▶ _Work item_:
Pictures in the listing should not be copied. Reproduce, word for word, each line from the one holding "28: (677, 132, 0.59)" through the final line.

▶ _Records for this task_:
● ● ● ● ● ● ●

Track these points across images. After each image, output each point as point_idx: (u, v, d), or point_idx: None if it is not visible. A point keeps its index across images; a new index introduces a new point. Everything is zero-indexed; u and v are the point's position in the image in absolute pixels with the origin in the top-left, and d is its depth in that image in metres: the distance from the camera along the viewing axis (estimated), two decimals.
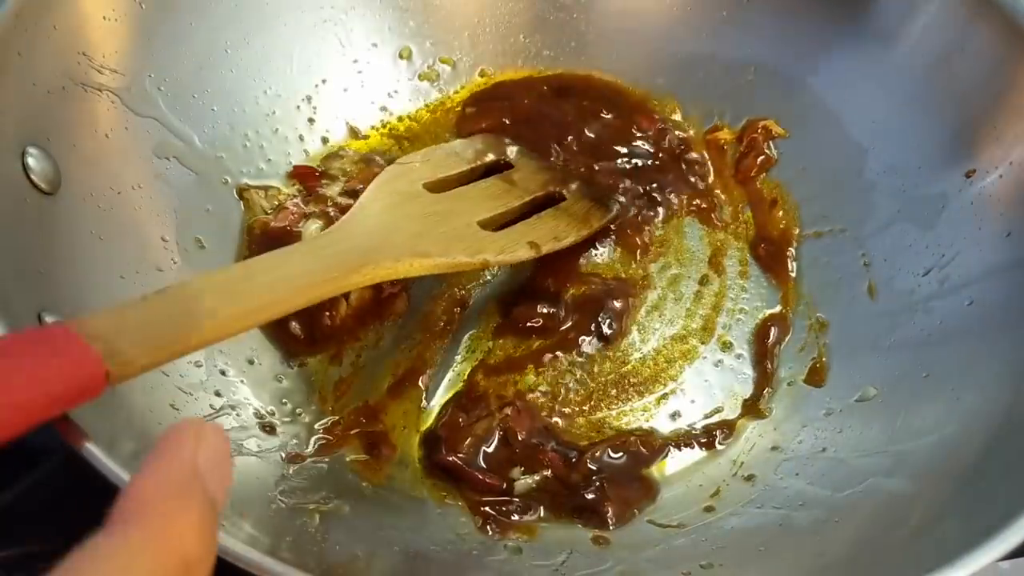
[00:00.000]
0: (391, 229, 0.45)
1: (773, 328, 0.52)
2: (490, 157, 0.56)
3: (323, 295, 0.40)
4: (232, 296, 0.36)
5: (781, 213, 0.56)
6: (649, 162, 0.58)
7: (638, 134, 0.59)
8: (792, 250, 0.55)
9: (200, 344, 0.34)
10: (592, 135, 0.58)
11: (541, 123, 0.59)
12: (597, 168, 0.57)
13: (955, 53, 0.50)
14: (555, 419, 0.48)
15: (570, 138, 0.58)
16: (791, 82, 0.57)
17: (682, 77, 0.60)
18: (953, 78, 0.50)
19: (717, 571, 0.40)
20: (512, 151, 0.57)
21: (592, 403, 0.49)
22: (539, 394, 0.49)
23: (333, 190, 0.55)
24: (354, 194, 0.55)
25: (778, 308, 0.53)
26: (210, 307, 0.35)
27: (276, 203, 0.53)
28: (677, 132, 0.59)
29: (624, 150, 0.58)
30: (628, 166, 0.58)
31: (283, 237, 0.52)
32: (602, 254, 0.54)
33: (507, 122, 0.58)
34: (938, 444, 0.42)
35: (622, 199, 0.56)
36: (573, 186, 0.55)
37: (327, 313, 0.49)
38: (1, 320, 0.33)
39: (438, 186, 0.51)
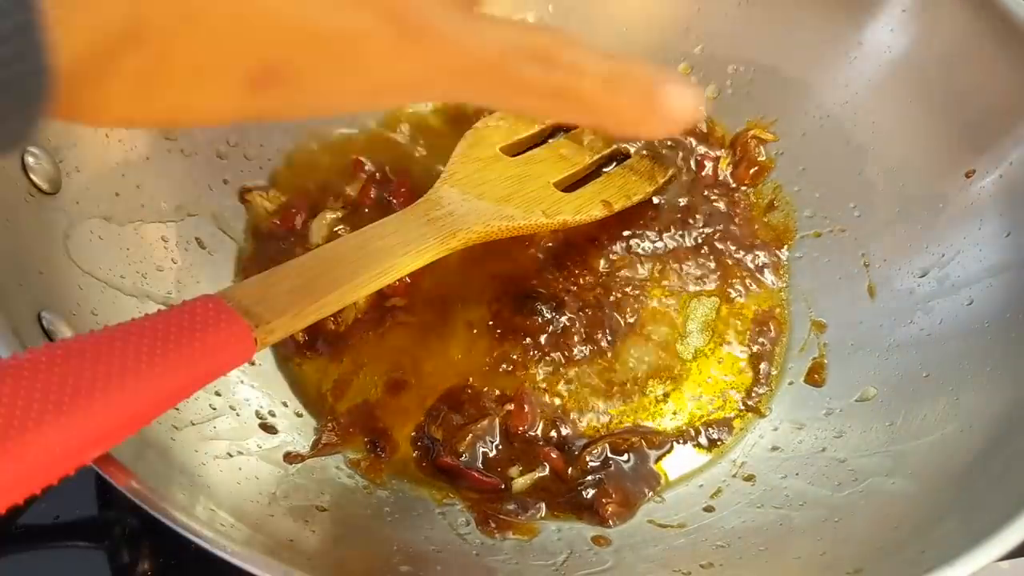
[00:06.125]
0: (477, 195, 0.48)
1: (768, 327, 0.52)
2: None
3: (427, 260, 0.43)
4: (354, 264, 0.39)
5: (778, 215, 0.56)
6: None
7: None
8: (786, 251, 0.55)
9: (329, 311, 0.38)
10: None
11: None
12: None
13: (955, 53, 0.50)
14: (555, 417, 0.48)
15: None
16: (791, 82, 0.57)
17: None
18: (953, 78, 0.50)
19: (717, 571, 0.40)
20: None
21: (592, 401, 0.49)
22: (539, 392, 0.49)
23: None
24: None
25: (773, 308, 0.53)
26: (336, 276, 0.38)
27: (279, 203, 0.53)
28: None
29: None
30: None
31: (290, 237, 0.52)
32: (602, 254, 0.54)
33: None
34: (938, 444, 0.42)
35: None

● ● ● ● ● ● ●

▶ _Answer below_:
28: (677, 132, 0.59)
29: (624, 150, 0.58)
30: (628, 166, 0.58)
31: (283, 237, 0.52)
32: (602, 254, 0.54)
33: (507, 122, 0.58)
34: (938, 444, 0.42)
35: (622, 199, 0.56)
36: (573, 186, 0.55)
37: (327, 313, 0.49)
38: (1, 320, 0.33)
39: (438, 186, 0.51)
[00:06.125]
0: (477, 195, 0.48)
1: (768, 327, 0.52)
2: None
3: (427, 260, 0.43)
4: (354, 264, 0.39)
5: (778, 215, 0.56)
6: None
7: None
8: (786, 251, 0.55)
9: (329, 311, 0.38)
10: None
11: None
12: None
13: (955, 53, 0.50)
14: (555, 417, 0.48)
15: None
16: (791, 82, 0.57)
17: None
18: (953, 78, 0.50)
19: (717, 571, 0.40)
20: None
21: (592, 401, 0.49)
22: (539, 392, 0.49)
23: None
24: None
25: (773, 308, 0.53)
26: (336, 276, 0.38)
27: (279, 203, 0.53)
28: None
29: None
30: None
31: (290, 237, 0.52)
32: (602, 254, 0.54)
33: None
34: (938, 444, 0.42)
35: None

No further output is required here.